Segment Start: Provided entries
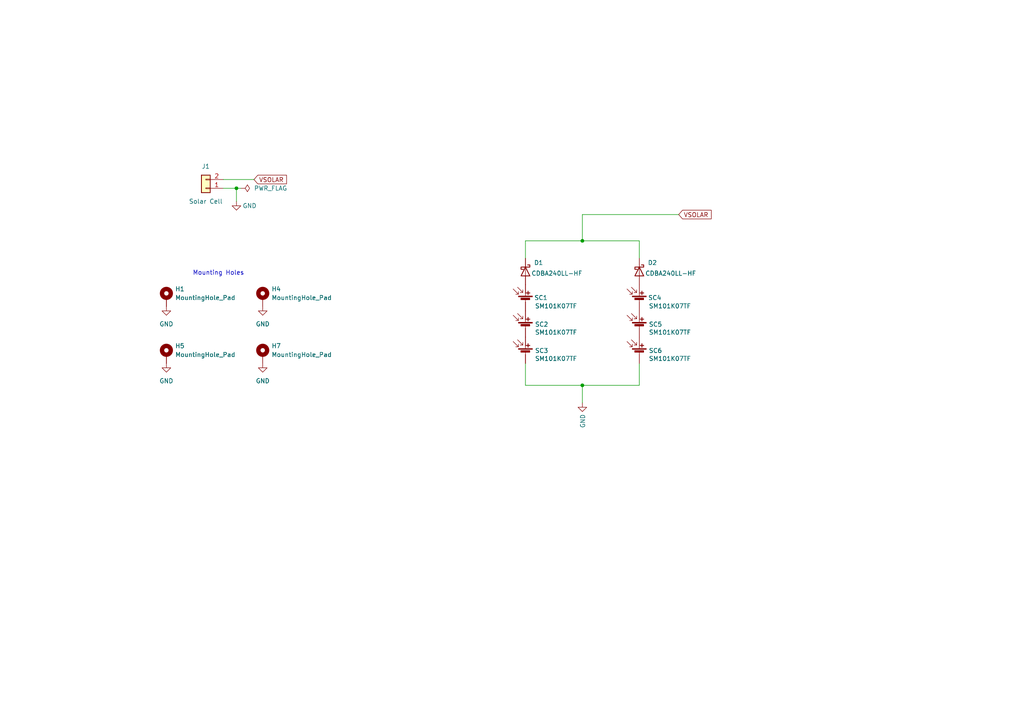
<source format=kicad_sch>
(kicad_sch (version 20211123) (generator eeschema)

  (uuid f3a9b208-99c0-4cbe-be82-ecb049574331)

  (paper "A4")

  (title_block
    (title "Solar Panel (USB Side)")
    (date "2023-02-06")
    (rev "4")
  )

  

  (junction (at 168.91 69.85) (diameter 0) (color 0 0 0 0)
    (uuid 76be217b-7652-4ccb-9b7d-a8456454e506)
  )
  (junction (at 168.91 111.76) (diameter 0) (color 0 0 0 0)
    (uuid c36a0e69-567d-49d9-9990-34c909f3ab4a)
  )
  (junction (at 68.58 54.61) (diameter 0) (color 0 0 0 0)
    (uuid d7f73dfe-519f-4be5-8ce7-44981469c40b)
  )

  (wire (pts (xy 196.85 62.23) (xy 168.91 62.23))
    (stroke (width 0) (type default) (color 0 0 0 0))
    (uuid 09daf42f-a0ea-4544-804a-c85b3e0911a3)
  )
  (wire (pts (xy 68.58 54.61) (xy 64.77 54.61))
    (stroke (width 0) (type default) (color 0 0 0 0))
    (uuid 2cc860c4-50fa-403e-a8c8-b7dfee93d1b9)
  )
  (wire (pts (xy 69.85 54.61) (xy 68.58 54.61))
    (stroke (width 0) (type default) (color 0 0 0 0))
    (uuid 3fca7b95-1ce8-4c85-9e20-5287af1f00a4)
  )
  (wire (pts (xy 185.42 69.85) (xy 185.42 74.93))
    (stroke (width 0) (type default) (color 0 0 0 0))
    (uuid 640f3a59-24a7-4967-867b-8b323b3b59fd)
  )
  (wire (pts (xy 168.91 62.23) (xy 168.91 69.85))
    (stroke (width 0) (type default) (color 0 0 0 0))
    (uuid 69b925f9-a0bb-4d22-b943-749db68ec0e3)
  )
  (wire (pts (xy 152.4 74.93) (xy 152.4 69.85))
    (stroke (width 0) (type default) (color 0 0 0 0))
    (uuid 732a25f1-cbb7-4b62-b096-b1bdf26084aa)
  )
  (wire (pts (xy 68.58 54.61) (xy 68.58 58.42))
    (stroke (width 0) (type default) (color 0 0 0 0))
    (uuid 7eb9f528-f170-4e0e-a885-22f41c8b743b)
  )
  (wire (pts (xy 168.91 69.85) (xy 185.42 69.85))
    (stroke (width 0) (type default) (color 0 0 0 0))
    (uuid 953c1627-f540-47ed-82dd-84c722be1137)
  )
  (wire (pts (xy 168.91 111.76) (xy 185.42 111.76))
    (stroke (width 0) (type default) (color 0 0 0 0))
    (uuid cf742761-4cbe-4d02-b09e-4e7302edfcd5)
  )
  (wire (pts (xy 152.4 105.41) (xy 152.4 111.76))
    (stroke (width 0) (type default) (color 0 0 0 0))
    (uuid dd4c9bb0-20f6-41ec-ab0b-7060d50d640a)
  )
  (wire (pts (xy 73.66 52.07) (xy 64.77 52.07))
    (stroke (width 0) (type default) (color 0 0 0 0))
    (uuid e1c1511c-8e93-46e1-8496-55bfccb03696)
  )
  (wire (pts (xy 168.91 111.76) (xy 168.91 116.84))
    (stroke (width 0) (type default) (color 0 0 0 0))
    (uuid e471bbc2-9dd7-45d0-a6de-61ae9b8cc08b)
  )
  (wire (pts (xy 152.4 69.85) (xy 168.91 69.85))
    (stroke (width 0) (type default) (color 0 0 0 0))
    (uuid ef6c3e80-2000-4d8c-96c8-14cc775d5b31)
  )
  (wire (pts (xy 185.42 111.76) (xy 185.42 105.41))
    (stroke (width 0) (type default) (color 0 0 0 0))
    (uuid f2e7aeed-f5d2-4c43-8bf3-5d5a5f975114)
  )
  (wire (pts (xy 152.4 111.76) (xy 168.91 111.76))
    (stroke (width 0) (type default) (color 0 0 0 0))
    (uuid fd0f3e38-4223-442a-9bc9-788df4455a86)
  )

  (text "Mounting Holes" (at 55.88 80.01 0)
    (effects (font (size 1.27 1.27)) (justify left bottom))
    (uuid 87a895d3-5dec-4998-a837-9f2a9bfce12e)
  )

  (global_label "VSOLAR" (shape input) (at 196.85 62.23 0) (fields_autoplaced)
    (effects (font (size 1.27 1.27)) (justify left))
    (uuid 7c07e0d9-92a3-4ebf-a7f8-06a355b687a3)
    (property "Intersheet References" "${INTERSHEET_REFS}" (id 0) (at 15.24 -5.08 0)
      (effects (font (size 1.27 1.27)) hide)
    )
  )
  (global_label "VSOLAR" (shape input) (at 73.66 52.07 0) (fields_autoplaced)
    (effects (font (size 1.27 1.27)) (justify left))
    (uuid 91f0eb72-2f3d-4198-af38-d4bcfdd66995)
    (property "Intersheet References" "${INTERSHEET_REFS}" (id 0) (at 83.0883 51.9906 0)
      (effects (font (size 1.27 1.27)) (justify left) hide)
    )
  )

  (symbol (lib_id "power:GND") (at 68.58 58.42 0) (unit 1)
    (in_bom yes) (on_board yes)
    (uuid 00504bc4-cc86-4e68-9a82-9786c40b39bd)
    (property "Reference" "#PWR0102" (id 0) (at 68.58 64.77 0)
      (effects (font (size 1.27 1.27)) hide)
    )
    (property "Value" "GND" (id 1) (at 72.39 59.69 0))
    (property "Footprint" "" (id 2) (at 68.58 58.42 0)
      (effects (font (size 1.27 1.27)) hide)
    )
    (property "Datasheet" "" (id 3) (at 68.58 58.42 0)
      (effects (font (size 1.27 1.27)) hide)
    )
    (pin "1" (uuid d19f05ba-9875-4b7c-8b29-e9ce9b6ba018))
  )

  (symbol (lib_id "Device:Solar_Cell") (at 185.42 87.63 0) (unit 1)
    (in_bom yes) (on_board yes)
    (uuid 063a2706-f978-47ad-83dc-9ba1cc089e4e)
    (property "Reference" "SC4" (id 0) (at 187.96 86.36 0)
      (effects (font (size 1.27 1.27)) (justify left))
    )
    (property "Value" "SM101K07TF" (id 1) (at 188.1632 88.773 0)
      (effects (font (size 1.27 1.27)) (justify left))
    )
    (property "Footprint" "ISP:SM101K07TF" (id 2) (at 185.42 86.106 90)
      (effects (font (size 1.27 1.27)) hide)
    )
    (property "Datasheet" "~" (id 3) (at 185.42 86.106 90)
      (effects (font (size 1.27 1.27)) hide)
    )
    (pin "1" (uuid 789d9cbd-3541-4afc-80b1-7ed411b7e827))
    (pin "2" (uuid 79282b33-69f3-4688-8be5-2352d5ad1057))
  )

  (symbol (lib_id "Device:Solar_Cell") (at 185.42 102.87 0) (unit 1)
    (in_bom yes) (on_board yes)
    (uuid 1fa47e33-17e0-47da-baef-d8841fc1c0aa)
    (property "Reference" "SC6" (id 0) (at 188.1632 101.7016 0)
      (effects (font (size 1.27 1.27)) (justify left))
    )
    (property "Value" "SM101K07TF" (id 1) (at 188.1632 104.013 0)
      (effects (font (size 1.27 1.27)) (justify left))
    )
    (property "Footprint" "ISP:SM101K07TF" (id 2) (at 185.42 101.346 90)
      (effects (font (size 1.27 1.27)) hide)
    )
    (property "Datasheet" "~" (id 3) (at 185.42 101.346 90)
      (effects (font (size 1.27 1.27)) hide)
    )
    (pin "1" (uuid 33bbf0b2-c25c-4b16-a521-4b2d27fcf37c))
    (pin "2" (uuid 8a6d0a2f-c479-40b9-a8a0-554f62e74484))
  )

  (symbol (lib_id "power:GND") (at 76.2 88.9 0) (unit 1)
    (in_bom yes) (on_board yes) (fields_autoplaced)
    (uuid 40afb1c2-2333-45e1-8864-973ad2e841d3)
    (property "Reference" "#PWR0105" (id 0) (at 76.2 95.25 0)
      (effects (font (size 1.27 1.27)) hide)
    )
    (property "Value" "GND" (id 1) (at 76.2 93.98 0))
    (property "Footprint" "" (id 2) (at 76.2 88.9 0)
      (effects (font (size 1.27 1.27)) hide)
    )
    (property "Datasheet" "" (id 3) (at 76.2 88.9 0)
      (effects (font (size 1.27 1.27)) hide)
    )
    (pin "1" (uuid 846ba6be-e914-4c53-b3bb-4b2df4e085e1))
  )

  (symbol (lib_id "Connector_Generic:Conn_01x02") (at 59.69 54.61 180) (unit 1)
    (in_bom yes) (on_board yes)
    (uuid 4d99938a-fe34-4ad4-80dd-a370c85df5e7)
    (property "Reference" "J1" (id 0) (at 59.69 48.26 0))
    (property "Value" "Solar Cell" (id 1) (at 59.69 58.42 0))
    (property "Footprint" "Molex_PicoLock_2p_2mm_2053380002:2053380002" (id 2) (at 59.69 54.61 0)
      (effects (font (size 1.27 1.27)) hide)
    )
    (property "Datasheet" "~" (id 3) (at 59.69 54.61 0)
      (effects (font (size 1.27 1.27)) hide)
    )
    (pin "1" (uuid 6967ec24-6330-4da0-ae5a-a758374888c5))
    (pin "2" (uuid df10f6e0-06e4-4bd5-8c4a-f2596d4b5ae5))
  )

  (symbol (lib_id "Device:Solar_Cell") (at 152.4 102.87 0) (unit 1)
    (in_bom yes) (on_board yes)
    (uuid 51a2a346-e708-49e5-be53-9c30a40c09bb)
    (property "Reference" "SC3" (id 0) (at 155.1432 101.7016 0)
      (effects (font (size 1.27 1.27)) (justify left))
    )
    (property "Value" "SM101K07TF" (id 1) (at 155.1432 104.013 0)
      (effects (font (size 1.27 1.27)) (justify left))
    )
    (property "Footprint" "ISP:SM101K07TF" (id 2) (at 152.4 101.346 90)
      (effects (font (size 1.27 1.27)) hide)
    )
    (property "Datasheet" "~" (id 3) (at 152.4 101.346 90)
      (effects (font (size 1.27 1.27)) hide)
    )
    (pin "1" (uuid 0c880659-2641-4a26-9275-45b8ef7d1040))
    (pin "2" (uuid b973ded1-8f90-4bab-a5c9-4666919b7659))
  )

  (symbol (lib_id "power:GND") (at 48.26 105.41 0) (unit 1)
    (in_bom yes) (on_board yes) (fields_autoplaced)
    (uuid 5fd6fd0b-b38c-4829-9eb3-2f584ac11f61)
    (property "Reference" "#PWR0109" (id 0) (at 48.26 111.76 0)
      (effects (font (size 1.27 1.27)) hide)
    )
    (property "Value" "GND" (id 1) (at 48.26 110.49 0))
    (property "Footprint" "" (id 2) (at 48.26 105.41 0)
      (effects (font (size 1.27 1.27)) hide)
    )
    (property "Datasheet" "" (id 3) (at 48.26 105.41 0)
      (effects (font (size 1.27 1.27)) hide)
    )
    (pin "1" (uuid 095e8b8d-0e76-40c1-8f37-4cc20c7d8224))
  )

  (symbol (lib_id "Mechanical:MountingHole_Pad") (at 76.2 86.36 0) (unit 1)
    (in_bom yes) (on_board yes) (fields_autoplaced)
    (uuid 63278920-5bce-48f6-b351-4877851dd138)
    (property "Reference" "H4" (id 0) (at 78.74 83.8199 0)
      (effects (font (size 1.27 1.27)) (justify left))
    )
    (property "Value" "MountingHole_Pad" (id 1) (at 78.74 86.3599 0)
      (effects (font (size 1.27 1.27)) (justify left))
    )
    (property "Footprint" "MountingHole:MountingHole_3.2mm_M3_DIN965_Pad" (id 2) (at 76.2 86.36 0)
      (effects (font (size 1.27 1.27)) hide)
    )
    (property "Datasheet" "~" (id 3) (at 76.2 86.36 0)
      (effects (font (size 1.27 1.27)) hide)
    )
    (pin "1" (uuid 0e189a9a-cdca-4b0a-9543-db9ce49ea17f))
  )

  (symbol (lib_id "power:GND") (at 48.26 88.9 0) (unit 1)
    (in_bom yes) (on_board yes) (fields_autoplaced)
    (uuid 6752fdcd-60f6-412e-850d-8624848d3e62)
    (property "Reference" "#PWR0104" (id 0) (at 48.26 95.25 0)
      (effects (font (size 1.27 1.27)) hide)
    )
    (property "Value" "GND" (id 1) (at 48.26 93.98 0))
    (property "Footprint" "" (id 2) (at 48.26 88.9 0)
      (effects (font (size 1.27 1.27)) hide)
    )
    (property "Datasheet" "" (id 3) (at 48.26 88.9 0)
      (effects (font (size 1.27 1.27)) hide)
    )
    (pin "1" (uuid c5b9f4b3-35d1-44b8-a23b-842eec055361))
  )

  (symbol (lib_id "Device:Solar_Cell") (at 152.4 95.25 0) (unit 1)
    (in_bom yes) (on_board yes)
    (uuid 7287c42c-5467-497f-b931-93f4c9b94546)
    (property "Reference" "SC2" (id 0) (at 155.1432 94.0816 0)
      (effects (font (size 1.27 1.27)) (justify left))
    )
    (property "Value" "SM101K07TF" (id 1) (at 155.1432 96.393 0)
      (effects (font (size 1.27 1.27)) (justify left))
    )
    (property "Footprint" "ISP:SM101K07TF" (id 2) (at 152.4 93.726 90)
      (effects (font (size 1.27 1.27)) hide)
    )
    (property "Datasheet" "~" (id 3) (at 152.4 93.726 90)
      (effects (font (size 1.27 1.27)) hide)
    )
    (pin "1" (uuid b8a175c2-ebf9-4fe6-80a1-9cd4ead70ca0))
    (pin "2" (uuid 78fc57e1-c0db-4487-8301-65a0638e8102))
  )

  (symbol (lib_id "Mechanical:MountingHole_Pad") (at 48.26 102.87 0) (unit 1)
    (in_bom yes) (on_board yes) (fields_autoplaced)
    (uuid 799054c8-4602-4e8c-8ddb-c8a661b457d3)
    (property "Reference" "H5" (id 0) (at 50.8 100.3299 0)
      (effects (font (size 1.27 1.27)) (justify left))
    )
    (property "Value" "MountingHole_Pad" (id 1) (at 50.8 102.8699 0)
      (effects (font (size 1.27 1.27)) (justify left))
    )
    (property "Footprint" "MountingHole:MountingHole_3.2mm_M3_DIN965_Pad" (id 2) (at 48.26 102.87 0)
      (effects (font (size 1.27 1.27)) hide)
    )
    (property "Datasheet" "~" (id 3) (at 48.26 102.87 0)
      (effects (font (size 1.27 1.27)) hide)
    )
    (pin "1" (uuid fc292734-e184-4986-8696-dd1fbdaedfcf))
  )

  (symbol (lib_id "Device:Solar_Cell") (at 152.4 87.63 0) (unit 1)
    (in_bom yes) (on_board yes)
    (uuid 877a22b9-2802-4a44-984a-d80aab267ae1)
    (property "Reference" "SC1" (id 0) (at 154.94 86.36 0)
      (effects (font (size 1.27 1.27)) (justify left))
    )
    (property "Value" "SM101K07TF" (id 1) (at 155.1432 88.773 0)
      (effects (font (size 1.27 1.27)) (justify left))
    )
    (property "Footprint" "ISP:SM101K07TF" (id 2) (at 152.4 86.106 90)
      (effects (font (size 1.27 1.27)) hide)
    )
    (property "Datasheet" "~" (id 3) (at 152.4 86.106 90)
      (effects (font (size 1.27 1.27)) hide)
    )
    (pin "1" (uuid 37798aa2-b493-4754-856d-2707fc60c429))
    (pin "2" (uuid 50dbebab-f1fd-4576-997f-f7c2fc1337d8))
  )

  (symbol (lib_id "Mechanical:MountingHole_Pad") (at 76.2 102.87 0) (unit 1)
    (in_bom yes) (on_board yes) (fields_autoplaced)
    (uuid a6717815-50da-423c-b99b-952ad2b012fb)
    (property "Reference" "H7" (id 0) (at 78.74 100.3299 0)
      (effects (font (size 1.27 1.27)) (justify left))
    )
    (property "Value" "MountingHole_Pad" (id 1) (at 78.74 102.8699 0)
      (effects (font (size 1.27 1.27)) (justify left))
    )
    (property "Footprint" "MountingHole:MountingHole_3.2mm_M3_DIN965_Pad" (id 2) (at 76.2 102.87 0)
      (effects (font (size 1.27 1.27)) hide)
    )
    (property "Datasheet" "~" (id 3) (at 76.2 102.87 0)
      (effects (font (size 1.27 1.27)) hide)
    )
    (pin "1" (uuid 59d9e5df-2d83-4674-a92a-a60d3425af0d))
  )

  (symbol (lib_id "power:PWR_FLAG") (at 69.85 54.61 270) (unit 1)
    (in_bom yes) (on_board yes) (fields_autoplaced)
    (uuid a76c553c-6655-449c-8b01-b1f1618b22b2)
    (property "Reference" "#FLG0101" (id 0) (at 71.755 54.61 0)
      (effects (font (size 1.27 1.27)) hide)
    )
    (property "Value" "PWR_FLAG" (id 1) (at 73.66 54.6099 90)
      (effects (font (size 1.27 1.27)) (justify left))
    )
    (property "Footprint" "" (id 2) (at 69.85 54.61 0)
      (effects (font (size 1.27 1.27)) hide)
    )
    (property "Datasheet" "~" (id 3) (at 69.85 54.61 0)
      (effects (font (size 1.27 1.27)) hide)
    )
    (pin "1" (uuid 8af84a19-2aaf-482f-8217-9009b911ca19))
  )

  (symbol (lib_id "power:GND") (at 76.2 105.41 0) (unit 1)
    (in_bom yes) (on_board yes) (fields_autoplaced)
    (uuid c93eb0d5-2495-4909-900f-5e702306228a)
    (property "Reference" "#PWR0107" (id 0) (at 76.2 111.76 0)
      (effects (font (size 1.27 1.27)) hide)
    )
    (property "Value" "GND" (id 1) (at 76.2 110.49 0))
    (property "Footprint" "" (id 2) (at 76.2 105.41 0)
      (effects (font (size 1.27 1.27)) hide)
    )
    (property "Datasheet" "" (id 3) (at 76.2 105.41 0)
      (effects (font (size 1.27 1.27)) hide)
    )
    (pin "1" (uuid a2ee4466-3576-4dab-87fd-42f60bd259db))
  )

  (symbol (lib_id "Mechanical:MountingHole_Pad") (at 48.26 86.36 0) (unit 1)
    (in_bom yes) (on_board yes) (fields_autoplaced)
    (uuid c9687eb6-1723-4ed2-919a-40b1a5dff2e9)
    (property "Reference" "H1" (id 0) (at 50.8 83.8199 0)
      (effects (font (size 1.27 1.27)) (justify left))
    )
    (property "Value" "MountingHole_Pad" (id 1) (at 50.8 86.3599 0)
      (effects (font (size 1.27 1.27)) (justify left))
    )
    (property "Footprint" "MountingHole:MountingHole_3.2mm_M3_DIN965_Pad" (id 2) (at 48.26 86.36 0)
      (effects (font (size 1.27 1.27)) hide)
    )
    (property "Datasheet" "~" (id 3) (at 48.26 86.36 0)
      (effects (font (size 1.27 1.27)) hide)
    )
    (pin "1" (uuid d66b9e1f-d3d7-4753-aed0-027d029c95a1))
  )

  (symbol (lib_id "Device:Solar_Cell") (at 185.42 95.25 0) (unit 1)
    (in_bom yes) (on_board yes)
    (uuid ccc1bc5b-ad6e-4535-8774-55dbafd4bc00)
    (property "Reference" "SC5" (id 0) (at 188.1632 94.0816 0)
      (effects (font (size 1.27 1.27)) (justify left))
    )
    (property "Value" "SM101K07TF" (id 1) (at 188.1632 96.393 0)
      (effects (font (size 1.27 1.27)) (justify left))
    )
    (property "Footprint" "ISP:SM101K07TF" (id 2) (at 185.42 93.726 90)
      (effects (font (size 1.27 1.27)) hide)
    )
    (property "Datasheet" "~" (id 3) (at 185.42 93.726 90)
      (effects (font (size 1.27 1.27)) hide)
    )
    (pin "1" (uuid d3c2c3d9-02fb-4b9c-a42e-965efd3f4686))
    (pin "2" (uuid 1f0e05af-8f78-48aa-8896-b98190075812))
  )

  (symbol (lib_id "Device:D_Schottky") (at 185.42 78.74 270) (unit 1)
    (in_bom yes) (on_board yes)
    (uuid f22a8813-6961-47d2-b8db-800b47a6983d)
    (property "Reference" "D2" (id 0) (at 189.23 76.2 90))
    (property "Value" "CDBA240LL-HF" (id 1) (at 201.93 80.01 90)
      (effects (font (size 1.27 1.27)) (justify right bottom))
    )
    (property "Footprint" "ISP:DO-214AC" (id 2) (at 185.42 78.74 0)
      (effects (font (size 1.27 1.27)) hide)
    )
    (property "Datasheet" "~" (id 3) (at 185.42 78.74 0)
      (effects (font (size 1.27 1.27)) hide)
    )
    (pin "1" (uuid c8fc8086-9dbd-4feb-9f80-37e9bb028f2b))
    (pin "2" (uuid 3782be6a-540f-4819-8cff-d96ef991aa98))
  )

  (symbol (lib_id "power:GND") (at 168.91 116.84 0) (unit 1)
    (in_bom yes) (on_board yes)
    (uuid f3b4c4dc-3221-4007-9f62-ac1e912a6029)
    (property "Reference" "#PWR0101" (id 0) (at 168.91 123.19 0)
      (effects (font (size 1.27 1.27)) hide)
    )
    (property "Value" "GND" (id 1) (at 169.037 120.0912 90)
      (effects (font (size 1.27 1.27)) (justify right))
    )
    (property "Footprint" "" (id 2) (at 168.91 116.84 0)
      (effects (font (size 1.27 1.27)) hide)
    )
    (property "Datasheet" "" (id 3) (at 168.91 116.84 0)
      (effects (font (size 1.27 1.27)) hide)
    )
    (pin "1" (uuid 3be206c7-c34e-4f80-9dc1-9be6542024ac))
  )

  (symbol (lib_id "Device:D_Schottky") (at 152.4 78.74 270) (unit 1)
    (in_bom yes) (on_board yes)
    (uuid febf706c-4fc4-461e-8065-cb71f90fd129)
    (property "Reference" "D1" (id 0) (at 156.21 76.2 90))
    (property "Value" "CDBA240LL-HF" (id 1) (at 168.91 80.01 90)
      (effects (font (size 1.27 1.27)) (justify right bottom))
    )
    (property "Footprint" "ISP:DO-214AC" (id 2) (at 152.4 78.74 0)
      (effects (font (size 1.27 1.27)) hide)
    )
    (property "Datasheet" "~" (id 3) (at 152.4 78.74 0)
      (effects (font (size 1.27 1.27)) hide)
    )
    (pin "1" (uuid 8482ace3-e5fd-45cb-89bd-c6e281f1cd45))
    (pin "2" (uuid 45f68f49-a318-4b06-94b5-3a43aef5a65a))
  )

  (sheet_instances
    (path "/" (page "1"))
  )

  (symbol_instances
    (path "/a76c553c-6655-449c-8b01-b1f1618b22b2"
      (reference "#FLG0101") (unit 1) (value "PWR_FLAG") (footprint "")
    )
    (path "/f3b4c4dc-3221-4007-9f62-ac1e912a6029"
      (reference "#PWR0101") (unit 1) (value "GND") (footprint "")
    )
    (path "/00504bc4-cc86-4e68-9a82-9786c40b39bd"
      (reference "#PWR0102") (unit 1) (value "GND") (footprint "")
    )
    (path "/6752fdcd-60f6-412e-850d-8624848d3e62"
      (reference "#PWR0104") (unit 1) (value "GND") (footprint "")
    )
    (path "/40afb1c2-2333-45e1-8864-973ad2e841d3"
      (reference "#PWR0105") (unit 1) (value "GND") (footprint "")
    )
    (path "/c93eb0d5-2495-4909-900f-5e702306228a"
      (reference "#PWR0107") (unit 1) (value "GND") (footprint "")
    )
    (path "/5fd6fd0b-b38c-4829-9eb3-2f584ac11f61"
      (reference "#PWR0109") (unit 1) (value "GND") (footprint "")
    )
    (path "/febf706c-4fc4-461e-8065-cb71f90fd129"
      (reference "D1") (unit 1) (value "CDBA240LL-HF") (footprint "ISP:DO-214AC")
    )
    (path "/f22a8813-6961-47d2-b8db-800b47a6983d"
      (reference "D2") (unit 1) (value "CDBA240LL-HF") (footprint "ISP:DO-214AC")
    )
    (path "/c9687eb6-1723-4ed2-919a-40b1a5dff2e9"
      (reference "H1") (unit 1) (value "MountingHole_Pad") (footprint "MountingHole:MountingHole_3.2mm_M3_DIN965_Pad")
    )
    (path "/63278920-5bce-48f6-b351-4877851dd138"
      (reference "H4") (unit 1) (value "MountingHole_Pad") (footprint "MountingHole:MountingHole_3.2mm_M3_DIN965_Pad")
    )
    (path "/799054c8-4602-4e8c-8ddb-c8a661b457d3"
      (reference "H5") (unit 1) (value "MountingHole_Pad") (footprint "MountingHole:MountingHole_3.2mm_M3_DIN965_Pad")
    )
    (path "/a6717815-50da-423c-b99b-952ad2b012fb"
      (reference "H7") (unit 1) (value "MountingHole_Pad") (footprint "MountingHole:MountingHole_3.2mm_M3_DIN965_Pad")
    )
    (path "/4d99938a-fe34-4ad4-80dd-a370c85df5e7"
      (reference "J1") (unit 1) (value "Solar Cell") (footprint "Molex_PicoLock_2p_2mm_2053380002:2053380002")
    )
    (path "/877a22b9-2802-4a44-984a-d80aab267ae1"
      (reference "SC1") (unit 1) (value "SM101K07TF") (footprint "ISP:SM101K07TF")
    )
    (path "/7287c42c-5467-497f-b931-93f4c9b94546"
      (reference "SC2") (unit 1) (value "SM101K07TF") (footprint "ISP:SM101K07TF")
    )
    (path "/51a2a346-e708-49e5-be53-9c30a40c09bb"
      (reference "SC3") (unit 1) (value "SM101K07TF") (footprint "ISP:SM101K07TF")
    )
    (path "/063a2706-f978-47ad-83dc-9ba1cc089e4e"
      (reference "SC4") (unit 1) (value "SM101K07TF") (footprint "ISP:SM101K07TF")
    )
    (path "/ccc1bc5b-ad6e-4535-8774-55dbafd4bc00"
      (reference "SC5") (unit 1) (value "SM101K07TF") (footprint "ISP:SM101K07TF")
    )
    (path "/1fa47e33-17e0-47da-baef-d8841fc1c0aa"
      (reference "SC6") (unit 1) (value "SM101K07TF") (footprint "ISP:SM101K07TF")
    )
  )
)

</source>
Segment End: Provided entries
In the records above, take every line from the opening one through the line with "(junction (at 168.91 69.85)" and repeat it exactly; pictures are not part of the copy.

<source format=kicad_sch>
(kicad_sch (version 20211123) (generator eeschema)

  (uuid f3a9b208-99c0-4cbe-be82-ecb049574331)

  (paper "A4")

  (title_block
    (title "Solar Panel (USB Side)")
    (date "2023-02-06")
    (rev "4")
  )

  

  (junction (at 168.91 69.85) (diameter 0) (color 0 0 0 0)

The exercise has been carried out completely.